By Faye Nair, Tax Trainee at BDO SA
The South African Revenue Service (“SARS”) recently published two Binding General Rulings (“BGR”) providing its view on the treatment of Non-Executive Director (“NED”) services and fees. A welcomed response from SARS in the wake of significant uncertainty.
Prior to the BGR’s, NED fees were viewed by some as remuneration in terms of the Income Tax Act, subject to employees’ withholdings tax (“PAYE”). The NEDs were able to remain outside of the VAT net on the basis that their services were excluded from the definition of enterprise in the VAT Act. Simply put, vendors argue that if NED fees are subject to PAYE, it should not be subject to VAT as well. The uncertainty originated from the interpretation of the concept of independence as it relates to NEDs and whether NEDs should be treated as employees or independent traders. Despite statutory tests applying to the carrying on of an independent trade, the application of the law to NEDs remained unclear. Of the two statutory tests – commonly referred to as the premises and control or supervision tests – the latter presented the most interpretative complexity. It tests whether the NED’s services or the related working hours are controlled or supervised. Intuitively, NEDs act independently of the company – providing services on an independent basis, uninvolved in the day-to-day operations of the company. So, if the number of hours to be spent on preparation for board meetings are formally agreed on, would this constitute control or supervision? On the other hand, the premises test requires NED services to be performed mainly (>50%) at the premises of the company. This is not difficult to meet if board meetings are held at the company’s premises. However, what if NEDs spend most of their time fulfilling their duties elsewhere, which is often the case? Both statutory tests need to be met for the fee to constitute remuneration, but the lack of clarity on what is meant by independence resulted in inconsistent application of the law. BGR 40 and 41 finally provide a definitive guidance on SARS’ interpretation of the law. Although this is not a change in law, it provides insight into how SARS will assess NEDs going forward.

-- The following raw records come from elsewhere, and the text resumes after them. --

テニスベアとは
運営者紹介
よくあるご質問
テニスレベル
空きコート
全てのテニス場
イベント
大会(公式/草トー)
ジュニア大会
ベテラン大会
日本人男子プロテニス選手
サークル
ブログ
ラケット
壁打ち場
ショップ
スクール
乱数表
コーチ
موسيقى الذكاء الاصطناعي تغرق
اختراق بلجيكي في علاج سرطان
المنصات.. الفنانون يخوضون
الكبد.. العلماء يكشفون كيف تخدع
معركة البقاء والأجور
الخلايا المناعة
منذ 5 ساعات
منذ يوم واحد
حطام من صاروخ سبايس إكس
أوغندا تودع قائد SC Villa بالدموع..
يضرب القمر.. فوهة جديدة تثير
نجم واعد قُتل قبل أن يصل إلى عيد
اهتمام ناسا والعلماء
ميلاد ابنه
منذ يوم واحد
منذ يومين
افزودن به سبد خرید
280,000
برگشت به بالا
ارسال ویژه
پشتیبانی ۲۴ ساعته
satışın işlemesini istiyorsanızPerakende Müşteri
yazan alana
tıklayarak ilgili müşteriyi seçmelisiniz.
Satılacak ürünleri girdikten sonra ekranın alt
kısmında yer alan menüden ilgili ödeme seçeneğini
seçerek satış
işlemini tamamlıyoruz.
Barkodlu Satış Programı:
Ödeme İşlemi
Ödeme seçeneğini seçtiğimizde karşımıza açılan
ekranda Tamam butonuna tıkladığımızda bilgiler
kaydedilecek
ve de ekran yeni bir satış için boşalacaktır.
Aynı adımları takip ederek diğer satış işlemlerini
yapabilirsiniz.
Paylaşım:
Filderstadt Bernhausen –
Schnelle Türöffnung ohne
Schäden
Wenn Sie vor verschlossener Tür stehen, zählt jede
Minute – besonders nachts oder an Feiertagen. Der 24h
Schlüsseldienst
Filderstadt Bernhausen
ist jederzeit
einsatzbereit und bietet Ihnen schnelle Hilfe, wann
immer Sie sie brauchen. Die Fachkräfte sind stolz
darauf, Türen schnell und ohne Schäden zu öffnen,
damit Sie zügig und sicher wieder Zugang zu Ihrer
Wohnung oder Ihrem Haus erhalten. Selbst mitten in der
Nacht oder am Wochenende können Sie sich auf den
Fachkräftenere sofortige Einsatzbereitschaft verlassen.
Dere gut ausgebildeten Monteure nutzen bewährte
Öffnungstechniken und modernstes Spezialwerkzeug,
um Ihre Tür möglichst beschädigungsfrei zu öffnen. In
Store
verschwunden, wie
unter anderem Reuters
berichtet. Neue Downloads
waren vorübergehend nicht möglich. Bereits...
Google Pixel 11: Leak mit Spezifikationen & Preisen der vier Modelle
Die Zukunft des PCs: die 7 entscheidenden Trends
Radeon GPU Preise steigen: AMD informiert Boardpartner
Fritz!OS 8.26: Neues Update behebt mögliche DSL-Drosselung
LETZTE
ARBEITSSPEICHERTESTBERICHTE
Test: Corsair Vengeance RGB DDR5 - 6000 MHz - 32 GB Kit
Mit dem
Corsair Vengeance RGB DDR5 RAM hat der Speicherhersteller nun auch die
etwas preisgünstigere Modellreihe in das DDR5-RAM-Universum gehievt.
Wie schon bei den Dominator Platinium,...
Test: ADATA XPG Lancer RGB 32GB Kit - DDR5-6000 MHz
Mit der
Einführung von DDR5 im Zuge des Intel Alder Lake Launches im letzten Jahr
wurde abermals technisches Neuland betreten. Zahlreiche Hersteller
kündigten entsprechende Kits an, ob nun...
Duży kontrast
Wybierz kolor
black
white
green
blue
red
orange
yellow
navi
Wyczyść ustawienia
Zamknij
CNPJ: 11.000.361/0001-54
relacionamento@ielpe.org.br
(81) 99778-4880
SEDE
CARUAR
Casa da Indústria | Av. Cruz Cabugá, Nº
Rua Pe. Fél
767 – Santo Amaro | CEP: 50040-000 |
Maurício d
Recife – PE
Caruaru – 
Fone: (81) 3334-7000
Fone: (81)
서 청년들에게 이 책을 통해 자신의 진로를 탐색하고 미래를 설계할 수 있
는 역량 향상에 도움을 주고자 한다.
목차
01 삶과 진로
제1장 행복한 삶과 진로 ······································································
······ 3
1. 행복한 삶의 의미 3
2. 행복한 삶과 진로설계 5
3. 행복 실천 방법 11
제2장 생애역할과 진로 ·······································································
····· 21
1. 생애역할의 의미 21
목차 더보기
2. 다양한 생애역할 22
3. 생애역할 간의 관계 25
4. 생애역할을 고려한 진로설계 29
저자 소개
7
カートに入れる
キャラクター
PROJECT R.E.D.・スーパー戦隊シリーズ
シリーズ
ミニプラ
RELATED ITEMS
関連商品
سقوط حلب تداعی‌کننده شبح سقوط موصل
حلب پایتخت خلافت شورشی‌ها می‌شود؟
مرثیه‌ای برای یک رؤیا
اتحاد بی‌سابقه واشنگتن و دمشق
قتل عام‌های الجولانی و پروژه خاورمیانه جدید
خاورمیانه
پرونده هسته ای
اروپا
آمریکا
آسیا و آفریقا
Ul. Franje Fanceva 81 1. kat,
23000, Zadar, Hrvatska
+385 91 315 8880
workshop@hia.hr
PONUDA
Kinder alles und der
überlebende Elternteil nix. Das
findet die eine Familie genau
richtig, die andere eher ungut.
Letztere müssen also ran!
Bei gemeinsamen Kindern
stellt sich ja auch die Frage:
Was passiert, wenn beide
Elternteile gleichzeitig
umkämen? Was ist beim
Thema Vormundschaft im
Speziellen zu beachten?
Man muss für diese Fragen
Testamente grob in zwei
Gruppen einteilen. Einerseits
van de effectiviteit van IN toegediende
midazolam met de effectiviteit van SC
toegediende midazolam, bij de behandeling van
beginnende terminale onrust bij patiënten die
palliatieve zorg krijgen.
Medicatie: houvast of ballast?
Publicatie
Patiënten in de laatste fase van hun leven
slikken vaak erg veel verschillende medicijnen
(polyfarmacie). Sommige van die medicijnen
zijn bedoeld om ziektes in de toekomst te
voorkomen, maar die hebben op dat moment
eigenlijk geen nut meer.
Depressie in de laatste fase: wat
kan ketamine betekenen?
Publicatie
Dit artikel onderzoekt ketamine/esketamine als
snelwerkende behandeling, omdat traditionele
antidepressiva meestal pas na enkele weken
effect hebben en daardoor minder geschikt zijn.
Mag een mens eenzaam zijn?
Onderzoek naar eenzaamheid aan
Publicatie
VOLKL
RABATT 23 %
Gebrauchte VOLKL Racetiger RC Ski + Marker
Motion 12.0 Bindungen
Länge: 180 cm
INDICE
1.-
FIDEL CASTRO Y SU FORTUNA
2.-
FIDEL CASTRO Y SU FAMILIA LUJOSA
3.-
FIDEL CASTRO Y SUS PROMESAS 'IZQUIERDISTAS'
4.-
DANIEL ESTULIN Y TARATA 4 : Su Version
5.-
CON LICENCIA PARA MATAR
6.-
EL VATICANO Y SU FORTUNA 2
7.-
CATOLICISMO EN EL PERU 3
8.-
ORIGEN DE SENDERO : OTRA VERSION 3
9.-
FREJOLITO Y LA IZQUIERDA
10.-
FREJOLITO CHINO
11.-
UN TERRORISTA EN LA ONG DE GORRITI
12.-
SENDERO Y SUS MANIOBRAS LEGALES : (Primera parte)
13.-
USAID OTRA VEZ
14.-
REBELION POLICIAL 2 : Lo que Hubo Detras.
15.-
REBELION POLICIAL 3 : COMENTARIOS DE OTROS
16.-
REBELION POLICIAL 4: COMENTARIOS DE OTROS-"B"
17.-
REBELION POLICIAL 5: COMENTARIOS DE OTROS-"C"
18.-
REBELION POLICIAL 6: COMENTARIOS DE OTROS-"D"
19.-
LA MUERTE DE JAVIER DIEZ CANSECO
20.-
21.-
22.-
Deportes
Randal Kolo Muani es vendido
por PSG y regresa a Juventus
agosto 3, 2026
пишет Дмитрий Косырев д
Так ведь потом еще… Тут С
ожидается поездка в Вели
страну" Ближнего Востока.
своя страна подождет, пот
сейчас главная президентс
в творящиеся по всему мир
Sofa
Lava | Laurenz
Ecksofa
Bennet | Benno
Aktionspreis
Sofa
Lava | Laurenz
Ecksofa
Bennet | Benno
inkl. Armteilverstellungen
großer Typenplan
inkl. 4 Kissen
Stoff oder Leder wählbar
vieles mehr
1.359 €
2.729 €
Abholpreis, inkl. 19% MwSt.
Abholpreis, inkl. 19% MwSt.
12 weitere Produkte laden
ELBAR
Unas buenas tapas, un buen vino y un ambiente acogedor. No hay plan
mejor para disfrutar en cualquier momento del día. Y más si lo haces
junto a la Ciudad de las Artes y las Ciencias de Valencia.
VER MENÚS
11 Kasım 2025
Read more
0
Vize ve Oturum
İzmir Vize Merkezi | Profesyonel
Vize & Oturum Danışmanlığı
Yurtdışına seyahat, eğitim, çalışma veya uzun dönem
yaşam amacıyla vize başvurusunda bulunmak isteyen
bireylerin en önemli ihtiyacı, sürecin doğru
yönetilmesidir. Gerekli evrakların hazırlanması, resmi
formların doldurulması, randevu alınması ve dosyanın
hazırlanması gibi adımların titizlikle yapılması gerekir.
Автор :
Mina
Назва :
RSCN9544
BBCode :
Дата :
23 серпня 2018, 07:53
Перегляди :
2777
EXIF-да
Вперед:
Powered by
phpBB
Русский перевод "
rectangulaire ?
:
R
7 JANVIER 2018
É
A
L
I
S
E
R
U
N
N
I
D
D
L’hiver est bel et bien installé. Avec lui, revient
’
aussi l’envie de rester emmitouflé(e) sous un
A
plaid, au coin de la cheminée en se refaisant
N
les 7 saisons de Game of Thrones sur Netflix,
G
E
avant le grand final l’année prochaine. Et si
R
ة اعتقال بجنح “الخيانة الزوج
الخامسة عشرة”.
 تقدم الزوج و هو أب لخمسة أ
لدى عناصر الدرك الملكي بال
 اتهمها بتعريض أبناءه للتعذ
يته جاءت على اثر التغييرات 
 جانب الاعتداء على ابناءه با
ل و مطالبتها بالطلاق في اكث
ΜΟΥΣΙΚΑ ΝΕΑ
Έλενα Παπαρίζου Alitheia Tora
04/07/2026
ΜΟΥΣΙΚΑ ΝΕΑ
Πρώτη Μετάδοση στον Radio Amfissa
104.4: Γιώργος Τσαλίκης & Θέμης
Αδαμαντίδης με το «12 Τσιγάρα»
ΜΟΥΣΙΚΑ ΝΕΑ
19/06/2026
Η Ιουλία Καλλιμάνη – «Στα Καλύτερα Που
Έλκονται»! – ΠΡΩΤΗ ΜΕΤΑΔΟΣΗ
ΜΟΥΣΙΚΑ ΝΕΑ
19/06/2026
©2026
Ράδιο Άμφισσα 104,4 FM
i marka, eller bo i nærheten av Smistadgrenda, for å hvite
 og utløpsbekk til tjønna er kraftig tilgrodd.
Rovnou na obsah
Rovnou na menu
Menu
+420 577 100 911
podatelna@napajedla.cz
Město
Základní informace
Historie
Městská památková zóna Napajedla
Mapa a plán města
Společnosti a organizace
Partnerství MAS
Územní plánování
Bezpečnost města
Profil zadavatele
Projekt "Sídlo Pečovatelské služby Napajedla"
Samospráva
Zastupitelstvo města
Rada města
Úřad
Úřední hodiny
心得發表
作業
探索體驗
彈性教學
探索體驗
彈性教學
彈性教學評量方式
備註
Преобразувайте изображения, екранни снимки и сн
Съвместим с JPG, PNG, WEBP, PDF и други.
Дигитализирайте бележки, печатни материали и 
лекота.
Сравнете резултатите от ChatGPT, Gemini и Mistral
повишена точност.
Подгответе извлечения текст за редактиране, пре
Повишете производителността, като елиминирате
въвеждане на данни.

Employee versus independent trader
In terms of BGR 40 (Income Tax), a NED is not a common law employee due to its duties not forming part of the day-to-day operations of the company. BGR 40 also accepts that the control or supervision test is not met if a NED provides its services in a NED capacity. SARS argue that even though a contractual link may exist in respect of the quantum of hours that may be spent in meetings or the preparation for such meetings, this does not extend to how or what is done during those hours. Since both statutory tests are not met, the NED is deemed not to receive remuneration and the fee is, as a result, not subject to PAYE.
VAT registration liability
Since a NED does not receive remuneration, the NED services should be included in the definition of enterprise for VAT purposes. BGR 41 (VAT) distinguishes between an employee and an independent contractor and brings the latter into the VAT net. If a person commits its productive capacity to another, a contract of employment exists and the person is an employee. If a person commits its labour to produce a result for another, a contract for services exists and the person is an independent contractor. The services of a NED are more akin to the latter and consequently SARS views a NED is an independent contractor that carries on a VAT enterprise. However, this does not create a VAT registration liability in isolation. If a NED continuously and regularly carries on an enterprise in South Africa and the fees exceed or will exceed R1 million in any consecutive 12-month period, the NED is required to register for VAT purposes. The NED will then be required to levy VAT at the standard rate (currently 14%) on its fees (but for potential zero-rating). A NED may in certain instances voluntarily register as a VAT vendor.
The rulings mainly deal with South African tax resident NEDs. However, it is arguable that certain NED’s may still be subject to PAYE and liable to register for VAT purposes. NED payments for services rendered (i) to or on behalf of a labour broker; (ii) who are labour brokers; or (iii) who are non-residents, are regarded as remuneration, irrespective of whether a trade is carried on independently for income tax purposes. For VAT purposes, NEDs receiving remuneration do not necessarily escape the VAT net merely because they receive remuneration. If a NED is an independent contractor in terms of BGR 41, a VAT liability may also arise since tests for independence vis-à-vis remuneration and enterprise should be considered independently. PAYE will then need to be withheld net of the VAT levied on these fees. Non-resident NEDs will have a VAT liability if their services are physically performed in South Africa on a continuous or regular basis. A non-resident NED providing services remotely for consumption in South Africa on a continuous basis could face a significant VAT liability.
NEDs should be familiar with SARS’ interpretation of the law as it is the basis on which NEDs will likely be assessed going forward. The BGRs are effective from 1 June 2017 and, in some instances, SARS may potentially apply the law retrospectively, and impose penalties and interest on the outstanding liability.